REF No. 6384
SOLD: pair of chinese silver gilt filigree boxes


18th century
Length: 3½ inches; 9cm

A rare pair of silver gilt boxes of lobed forms with detachable lids, the outside decorated in intricate wire filigree with applique flowers.

These boxes compare with a small range of such items made for the Chinese Imperial court as tribute pieces. They also relate to similar boxes among the Treasures of Catherine the Great of Russia, in an inventory list of the Winter Palace of 1789 which gives the set as being 'Chinese'. The taste for 'things Chinese' was well developed in Russia by the eighteenth century. Merchants and embassies were requested to source items for the Russian court that were Chinese.

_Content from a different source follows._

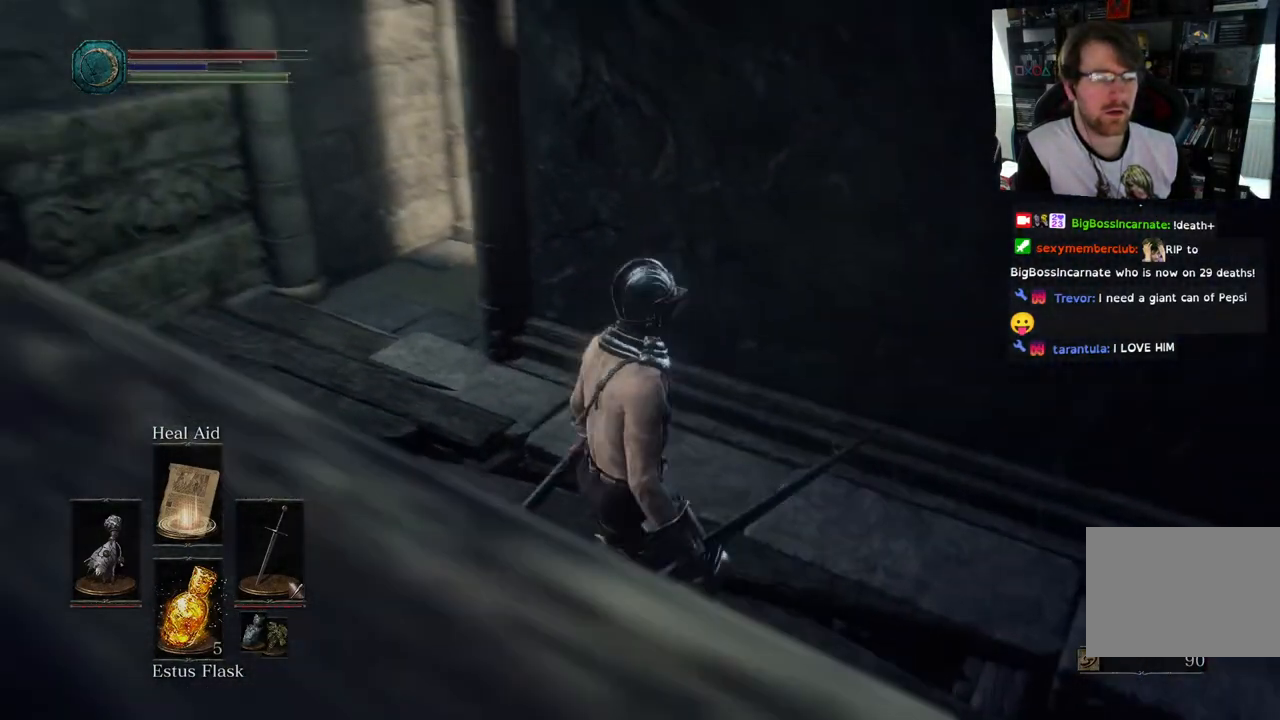
{"buttons": [], "left_stick": "up-left", "right_stick": "left", "events": []}
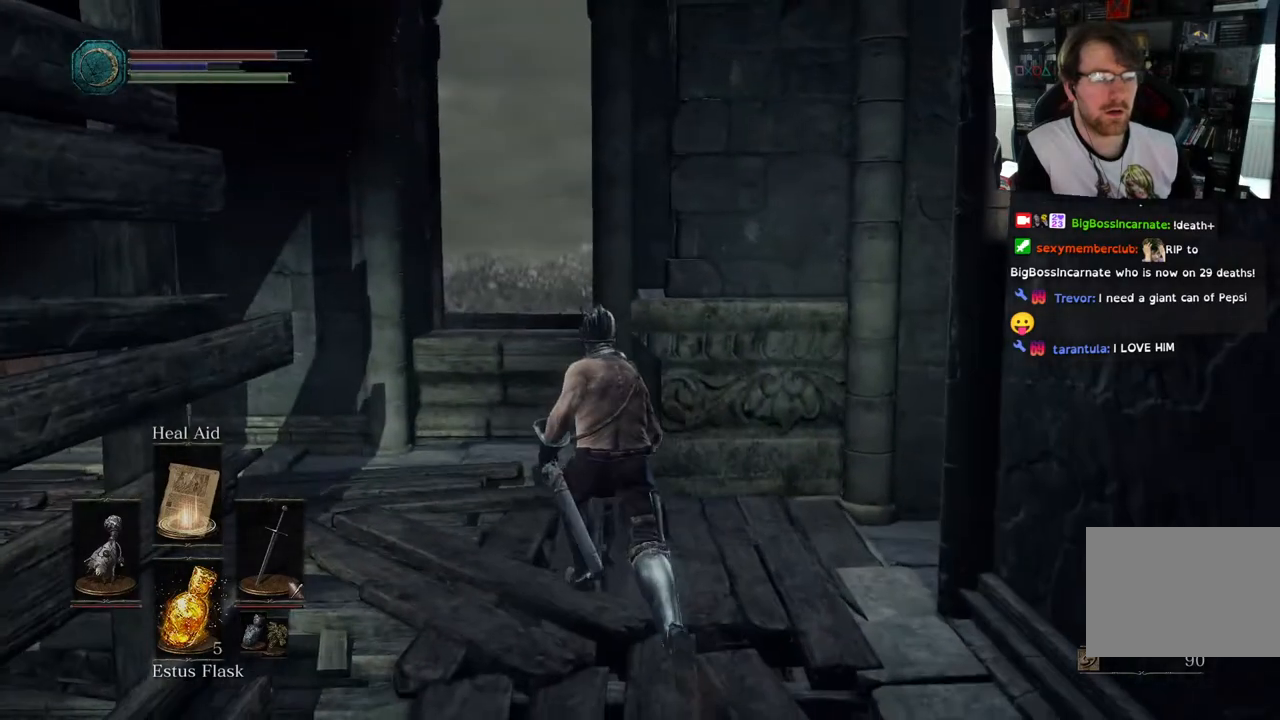
{"buttons": [], "left_stick": "up", "right_stick": "left", "events": [[67, "left_stick", "up"]]}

References: Related parcel-gilt silver examples are illustrated in Chen 1999, Enamel Ware in the Ming and Ch’ing Dynasties, no. 164, p. 290, a slightly later example; in Palace Museum, The Imperial Packing Art of the Qing Dynasty (2000), no. 120, pp. 240–1; and in Yang 1987, Tributes from Guangdong to the Qing Court, no. 40, p. 81, dated Yongzheng; a parcel-gilt silver casket, dated 1740–50s, in Arapova et al 2003, Chinese Export Art in the Hermitage Museum: Late 16th–19th centuries, cat. no. 154, p. 144; a small silver box in the same style, with an inscription stating that it was taken from the Summer Palace 1860, is in a private collection, with provenance to an English country house with descendants of a military man in China 1860; Cohen & Cohen 2013, p92, a pair of silver candlesticks from the same workshop; Cohen & Cohen 2014B, p27, No 14, another box with ahinged cover; for other related silver examples, see Piotrovski 2000, Treasures of Catherine the Great, no. 352, p. 213, in the shape of a cloud, and no. 364, p. 218, two boxes, dated mid eighteenth century, with festooned sides.